▶ [Job]: Rewrite the lines from the one containing "Gestão do Parque de" through the end of the records, replacing "POSTADO POR" with "PUBLICADO POR" and leaving everything else as it is. Omit the pictures from your answer.

▶ [Extracted data]:
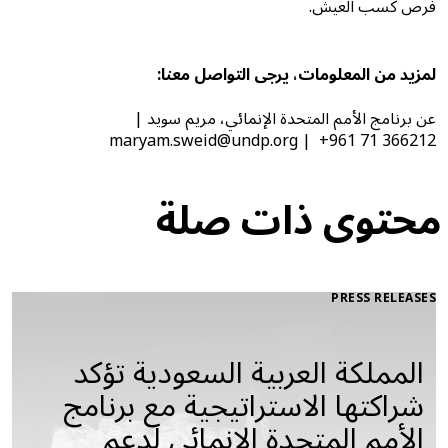
فرص كسب العيش.
لمزيد من المعلومات، يرجى التواصل معنا:
عن برنامج الأمم المتحدة الإنمائي، مريم سويد |
maryam.sweid@undp.org | +961 71 366212
محتوى ذات صلة
PRESS RELEASES
المملكة العربية السعودية تؤكد
شراكتها الاستراتيجية مع برنامج
الأمم المتحدة الإنمائي لدعم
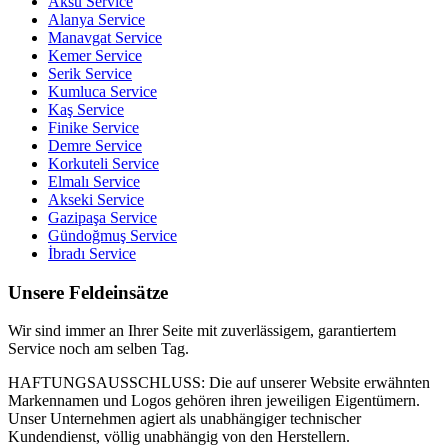
Aksu
Service
Alanya
Service
Manavgat
Service
Kemer
Service
Serik
Service
Kumluca
Service
Kaş
Service
Finike
Service
Demre
Service
Korkuteli
Service
Elmalı
Service
Akseki
Service
Gazipaşa
Service
Gündoğmuş
Service
İbradı
Service
Unsere Feldeinsätze
Wir sind immer an Ihrer Seite mit zuverlässigem, garantiertem
Service noch am selben Tag.
HAFTUNGSAUSSCHLUSS: Die auf unserer Website erwähnten
Markennamen und Logos gehören ihren jeweiligen Eigentümern.
Unser Unternehmen agiert als unabhängiger technischer
Kundendienst, völlig unabhängig von den Herstellern.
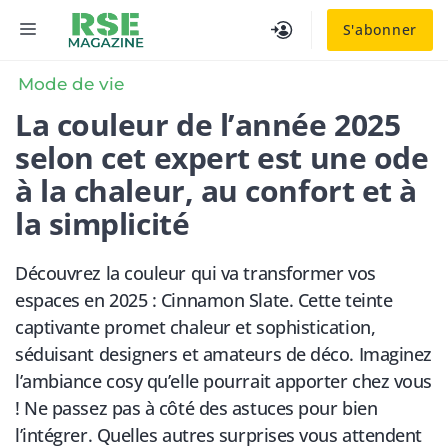
Aller
MENU
S'abonner
au
contenu
Mode de vie
La couleur de l’année 2025
selon cet expert est une ode
à la chaleur, au confort et à
la simplicité
Découvrez la couleur qui va transformer vos
espaces en 2025 : Cinnamon Slate. Cette teinte
captivante promet chaleur et sophistication,
séduisant designers et amateurs de déco. Imaginez
l’ambiance cosy qu’elle pourrait apporter chez vous
! Ne passez pas à côté des astuces pour bien
l’intégrer. Quelles autres surprises vous attendent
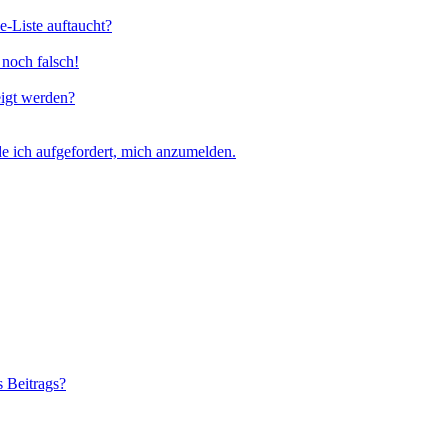
e-Liste auftaucht?
 noch falsch!
eigt werden?
e ich aufgefordert, mich anzumelden.
s Beitrags?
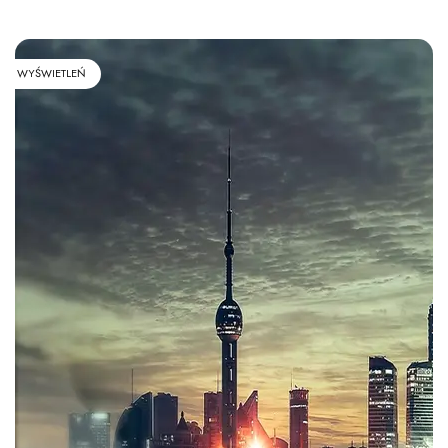
WYŚWIETLEŃ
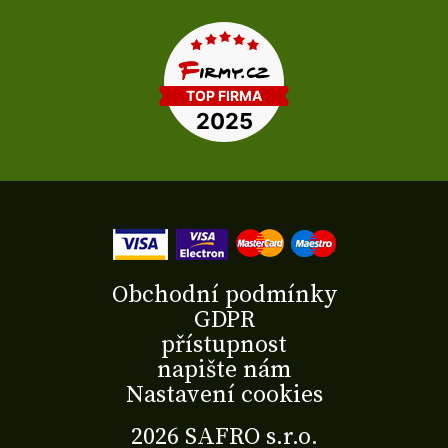
Obchodní podmínky
GDPR
přístupnost
napište nám
Nastavení cookies
2026 SAFRO s.r.o.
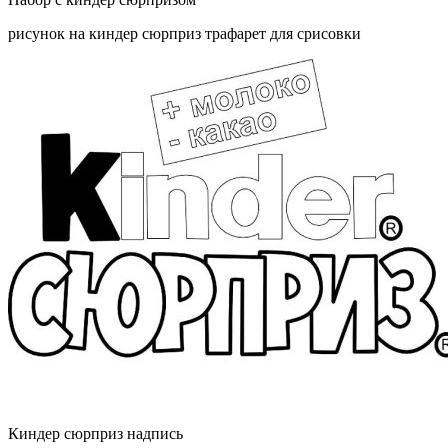
рисунок на киндер сюрприз трафарет для срисовки
Киндер сюрприз надпись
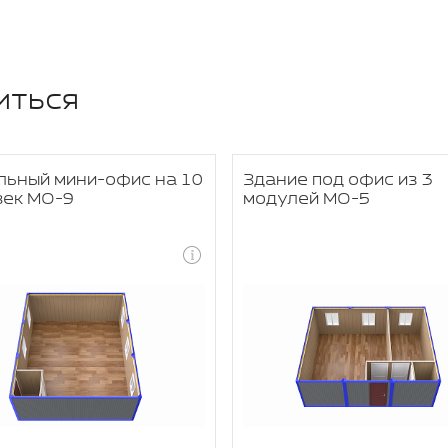
иться
льный мини-офис на 10
Здание под офис из 3
век МО-9
модулей МО-5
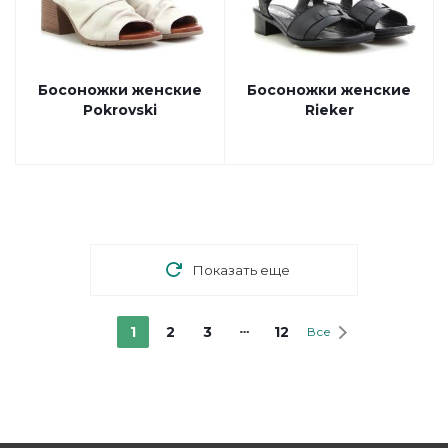
Босоножки женские
Босоножки женские
Pokrovski
Rieker
Показать еще
1
2
3
12
Все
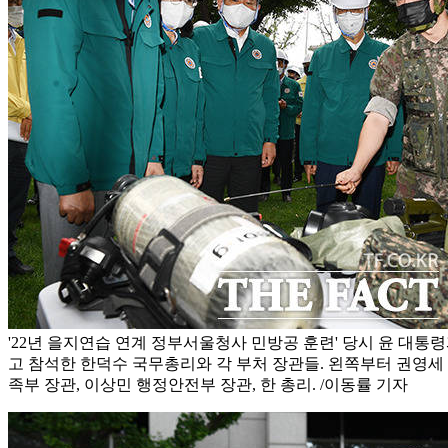
'22년 을지연습 연계 정부서울청사 민방공 훈련' 당시 윤 대통
고 참석한 한덕수 국무총리와 각 부처 장관들. 왼쪽부터 권영세
족부 장관, 이상민 행정안전부 장관, 한 총리. /이동률 기자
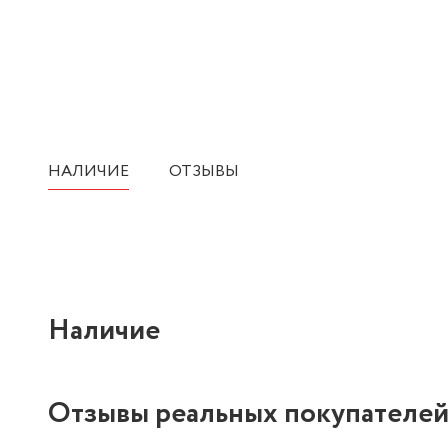
НАЛИЧИЕ
ОТЗЫВЫ
Наличие
Отзывы реальных покупателе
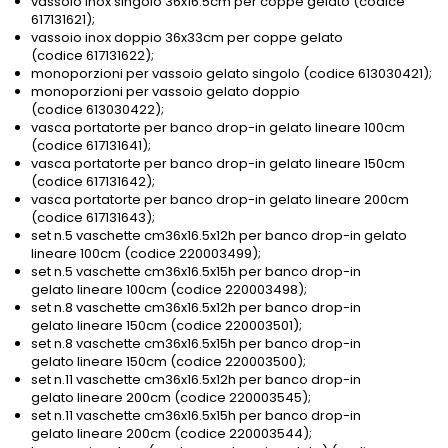
vassoio inox singolo 36x16.5cm per coppe gelato (codice
617131621);
vassoio inox doppio 36x33cm per coppe gelato
(codice 617131622);
monoporzioni per vassoio gelato singolo (codice 613030421);
monoporzioni per vassoio gelato doppio
(codice 613030422);
vasca portatorte per banco drop-in gelato lineare 100cm
(codice 617131641);
vasca portatorte per banco drop-in gelato lineare 150cm
(codice 617131642);
vasca portatorte per banco drop-in gelato lineare 200cm
(codice 617131643);
set n.5 vaschette cm36x16.5x12h per banco drop-in gelato
lineare 100cm (codice 220003499);
set n.5 vaschette cm36x16.5x15h per banco drop-in
gelato lineare 100cm (codice 220003498);
set n.8 vaschette cm36x16.5x12h per banco drop-in
gelato lineare 150cm (codice 220003501);
set n.8 vaschette cm36x16.5x15h per banco drop-in
gelato lineare 150cm (codice 220003500);
set n.11 vaschette cm36x16.5x12h per banco drop-in
gelato lineare 200cm (codice 220003545);
set n.11 vaschette cm36x16.5x15h per banco drop-in
gelato lineare 200cm (codice 220003544);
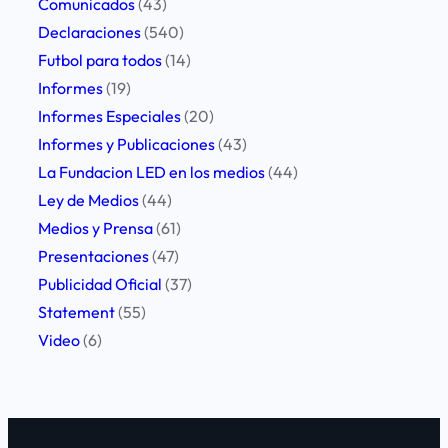
Comunicados
(43)
c
Declaraciones
(540)
t
Futbol para todos
(14)
o
Informes
(19)
s
Informes Especiales
(20)
d
Informes y Publicaciones
(43)
e
La Fundacion LED en los medios
(44)
c
Ley de Medios
(44)
e
Medios y Prensa
(61)
n
Presentaciones
(47)
s
Publicidad Oficial
(37)
u
Statement
(55)
r
Video
(6)
a
d
e
l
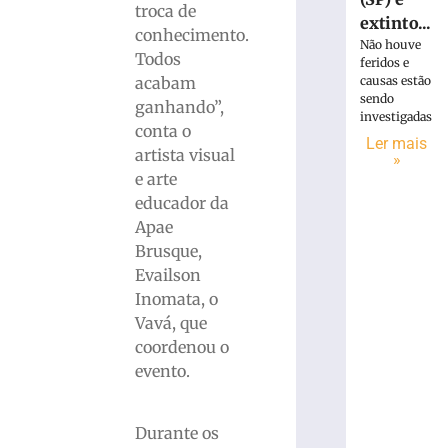
troca de
extinto...
conhecimento.
Não houve
Todos
feridos e
acabam
causas estão
sendo
ganhando”,
investigadas
conta o
Ler mais
artista visual
»
e arte
educador da
Apae
Brusque,
Evailson
Inomata, o
Vavá, que
coordenou o
evento.
Durante os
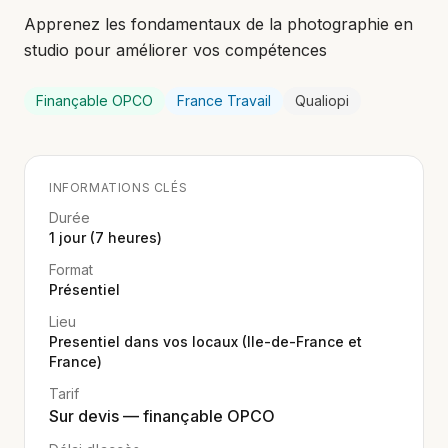
Apprenez les fondamentaux de la photographie en
studio pour améliorer vos compétences
Finançable OPCO
France Travail
Qualiopi
INFORMATIONS CLÉS
Durée
1 jour (7 heures)
Format
Présentiel
Lieu
Presentiel dans vos locaux (Ile-de-France et
France)
Tarif
Sur devis — finançable OPCO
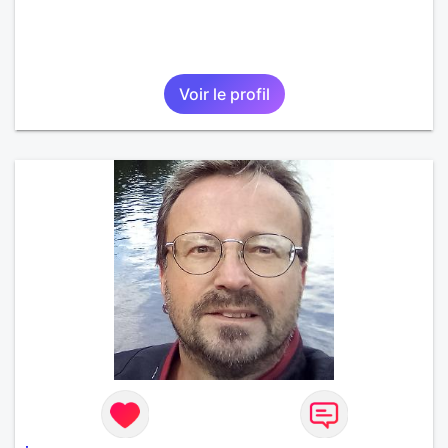
Voir le profil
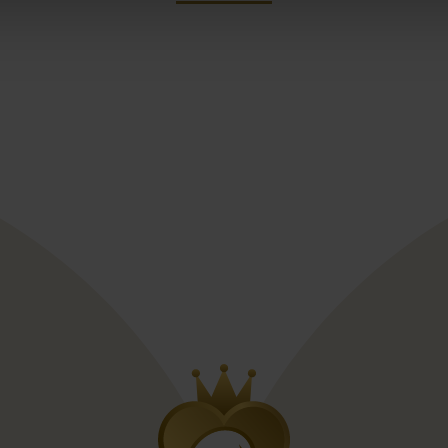
st
Pinterest
apporo W1125CX1
a Clara Naroa + TR
Ramona Kooning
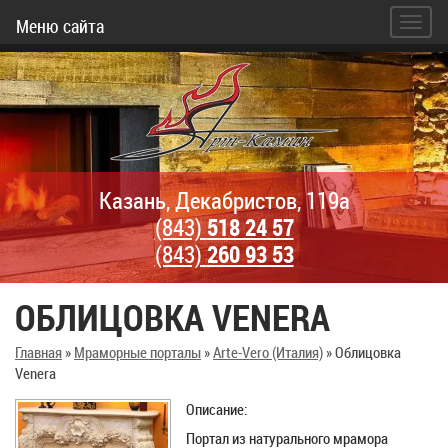
Меню сайта
Казань, Декабристов, 119а
(843)
518 24 57
(843)
260 93 53
ОБЛИЦОВКА VENERA
Главная
»
Мраморные порталы
»
Arte-Vero (Италия)
»
Облицовка
Venera
Описание:
Портал из натурального мрамора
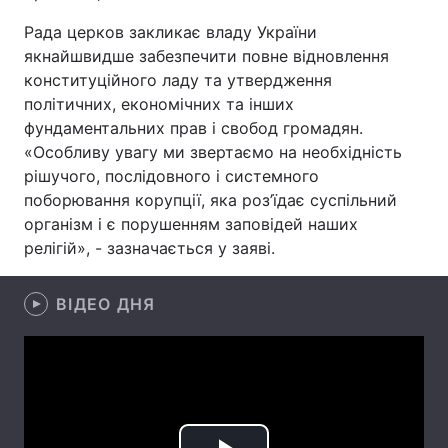
Рада церков закликає владу України
якнайшвидше забезпечити повне відновлення
конституційного ладу та утвердження
Головна
Війна
політичних, економічних та інших
фундаментальних прав і свобод громадян.
Україна
Політика
«Особливу увагу ми звертаємо на необхідність
Економіка
Світ
рішучого, послідовного і системного
поборювання корупції, яка роз’їдає суспільний
Спорт
Наука
організм і є порушенням заповідей наших
релігій», - зазначається у заяві.
Техно і зв'язок
Лайт
ВІДЕО ДНЯ
Зброя
Інциденти
Здоров'я
Туризм
Цікавинки
Погода
Екологія
Регіони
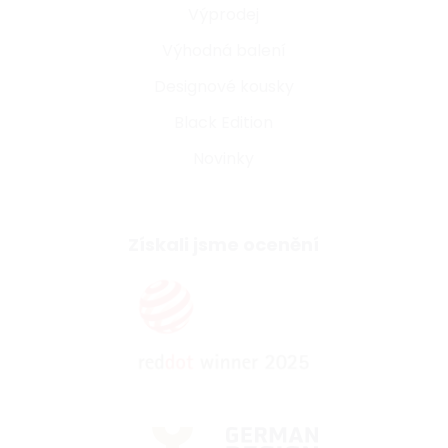
Výprodej
Výhodná balení
Designové kousky
Black Edition
Novinky
Získali jsme ocenění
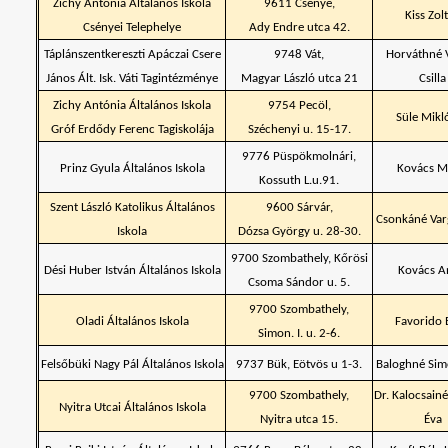
Zichy Antónia Általános Iskola
9611 Csénye,
Kiss Zol
Csényei Telephelye
Ady Endre utca 42.
Táplánszentkereszti Apáczai Csere
9748 Vát,
Horváthné V
János Ált. Isk. Váti Tagintézménye
Magyar László utca 21
Csilla
Zichy Antónia Általános Iskola
9754 Pecöl,
Süle Mikl
Gróf Erdődy Ferenc Tagiskolája
Széchenyi u. 15-17.
9776 Püspökmolnári,
Prinz Gyula Általános Iskola
Kovács M
Kossuth L.u.91.
Szent László Katolikus Általános
9600 Sárvár,
Csonkáné Var
Iskola
Dózsa György u. 28-30.
9700 Szombathely, Kőrösi
Dési Huber István Általános Iskola
Kovács A
Csoma Sándor u. 5.
9700 Szombathely,
Oladi Általános Iskola
Favorido 
Simon. I. u. 2-6.
Felsőbüki Nagy Pál Általános Iskola
9737 Bük, Eötvös u 1-3.
Baloghné Sim
9700 Szombathely,
Dr. Kalocsain
Nyitra Utcai Általános Iskola
Nyitra utca 15.
Éva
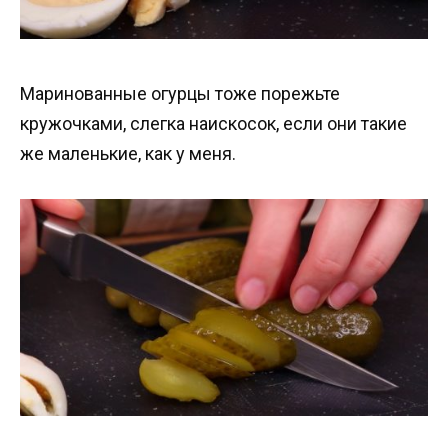
Маринованные огурцы тоже порежьте
кружочками, слегка наискосок, если они такие
же маленькие, как у меня.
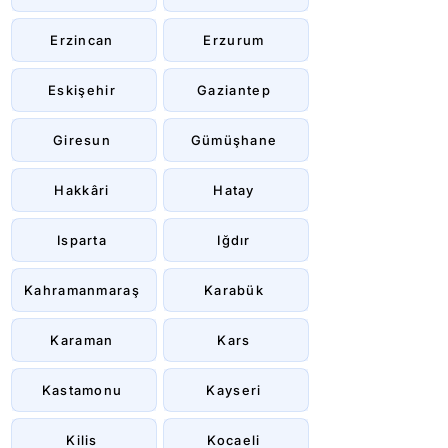
Erzincan
Erzurum
Eskişehir
Gaziantep
Giresun
Gümüşhane
Hakkâri
Hatay
Isparta
Iğdır
Kahramanmaraş
Karabük
Karaman
Kars
Kastamonu
Kayseri
Kilis
Kocaeli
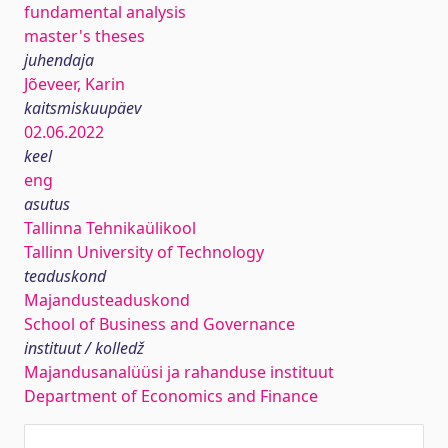
fundamental analysis
master's theses
juhendaja
Jõeveer, Karin
kaitsmiskuupäev
02.06.2022
keel
eng
asutus
Tallinna Tehnikaülikool
Tallinn University of Technology
teaduskond
Majandusteaduskond
School of Business and Governance
instituut / kolledž
Majandusanalüüsi ja rahanduse instituut
Department of Economics and Finance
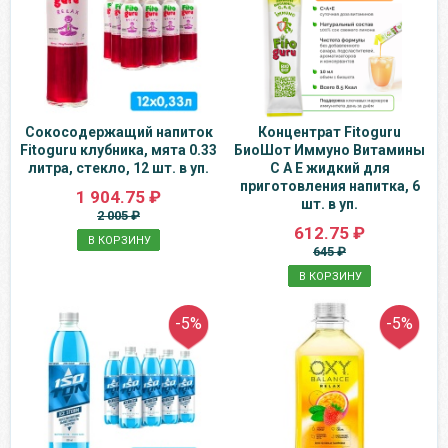
Сокосодержащий напиток
Концентрат Fitoguru
Fitoguru клубника, мята 0.33
БиоШот Иммуно Витамины
литра, стекло, 12 шт. в уп.
С А Е жидкий для
приготовления напитка, 6
1 904.75 ₽
шт. в уп.
2 005 ₽
612.75 ₽
В КОРЗИНУ
645 ₽
В КОРЗИНУ
-5%
-5%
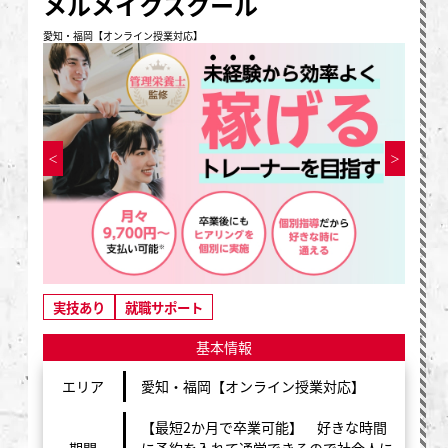
メルメイクスクール
愛知・福岡【オンライン授業対応】
実技あり
就職サポート
基本情報
エリア
愛知・福岡【オンライン授業対応】
【最短2か月で卒業可能】 好きな時間
期間
に予約を入れて通学できるので社会人に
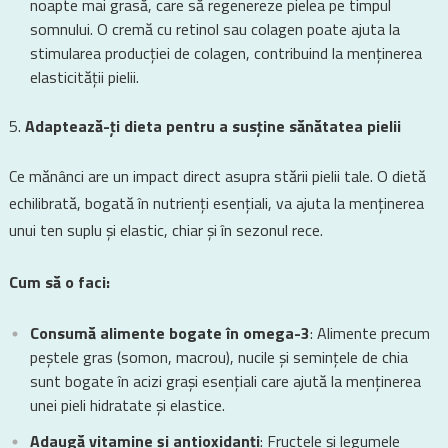
noapte mai grasă, care să regenereze pielea pe timpul
somnului. O cremă cu retinol sau colagen poate ajuta la
stimularea producției de colagen, contribuind la menținerea
elasticității pielii.
Adaptează-ți dieta pentru a susține sănătatea pielii
Ce mănânci are un impact direct asupra stării pielii tale. O dietă
echilibrată, bogată în nutrienți esențiali, va ajuta la menținerea
unui ten suplu și elastic, chiar și în sezonul rece.
Cum să o faci:
Consumă alimente bogate în omega-3
: Alimente precum
peștele gras (somon, macrou), nucile și semințele de chia
sunt bogate în acizi grași esențiali care ajută la menținerea
unei pieli hidratate și elastice.
Adaugă vitamine și antioxidanți
: Fructele și legumele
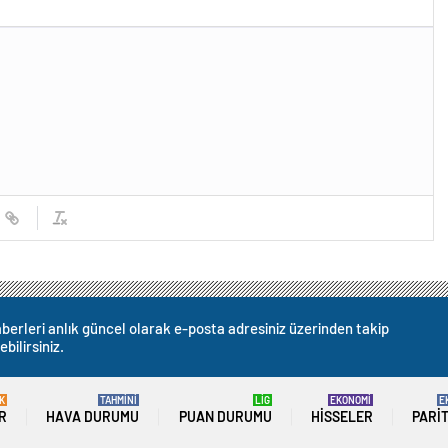
berleri anlık güncel olarak e-posta adresiniz üzerinden takip
ebilirsiniz.
K
TAHMİNİ
LİG
EKONOMİ
E
R
HAVA DURUMU
PUAN DURUMU
HISSELER
PARI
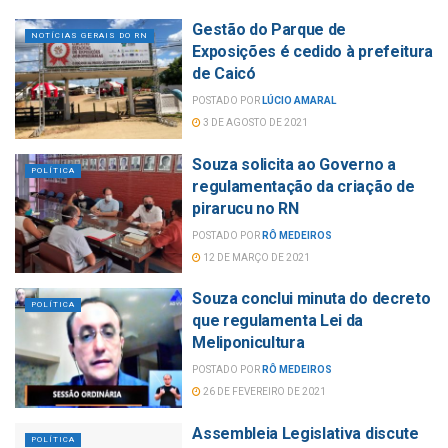
Gestão do Parque de
NOTÍCIAS GERAIS DO RN
Exposições é cedido à prefeitura
de Caicó
POSTADO POR
LÚCIO AMARAL
3 DE AGOSTO DE 2021
Souza solicita ao Governo a
POLÍTICA
regulamentação da criação de
pirarucu no RN
POSTADO POR
RÔ MEDEIROS
12 DE MARÇO DE 2021
Souza conclui minuta do decreto
POLÍTICA
que regulamenta Lei da
Meliponicultura
POSTADO POR
RÔ MEDEIROS
26 DE FEVEREIRO DE 2021
Assembleia Legislativa discute
POLÍTICA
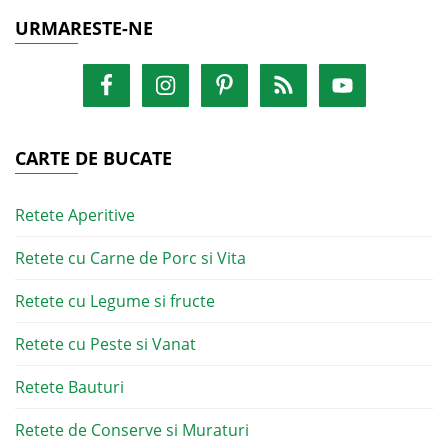
URMARESTE-NE
CARTE DE BUCATE
Retete Aperitive
Retete cu Carne de Porc si Vita
Retete cu Legume si fructe
Retete cu Peste si Vanat
Retete Bauturi
Retete de Conserve si Muraturi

▶ [Answer section]:
Gestão do Parque de
NOTÍCIAS GERAIS DO RN
Exposições é cedido à prefeitura
de Caicó
PUBLICADO POR
LÚCIO AMARAL
3 DE AGOSTO DE 2021
Souza solicita ao Governo a
POLÍTICA
regulamentação da criação de
pirarucu no RN
PUBLICADO POR
RÔ MEDEIROS
12 DE MARÇO DE 2021
Souza conclui minuta do decreto
POLÍTICA
que regulamenta Lei da
Meliponicultura
PUBLICADO POR
RÔ MEDEIROS
26 DE FEVEREIRO DE 2021
Assembleia Legislativa discute
POLÍTICA
URMARESTE-NE
CARTE DE BUCATE
Retete Aperitive
Retete cu Carne de Porc si Vita
Retete cu Legume si fructe
Retete cu Peste si Vanat
Retete Bauturi
Retete de Conserve si Muraturi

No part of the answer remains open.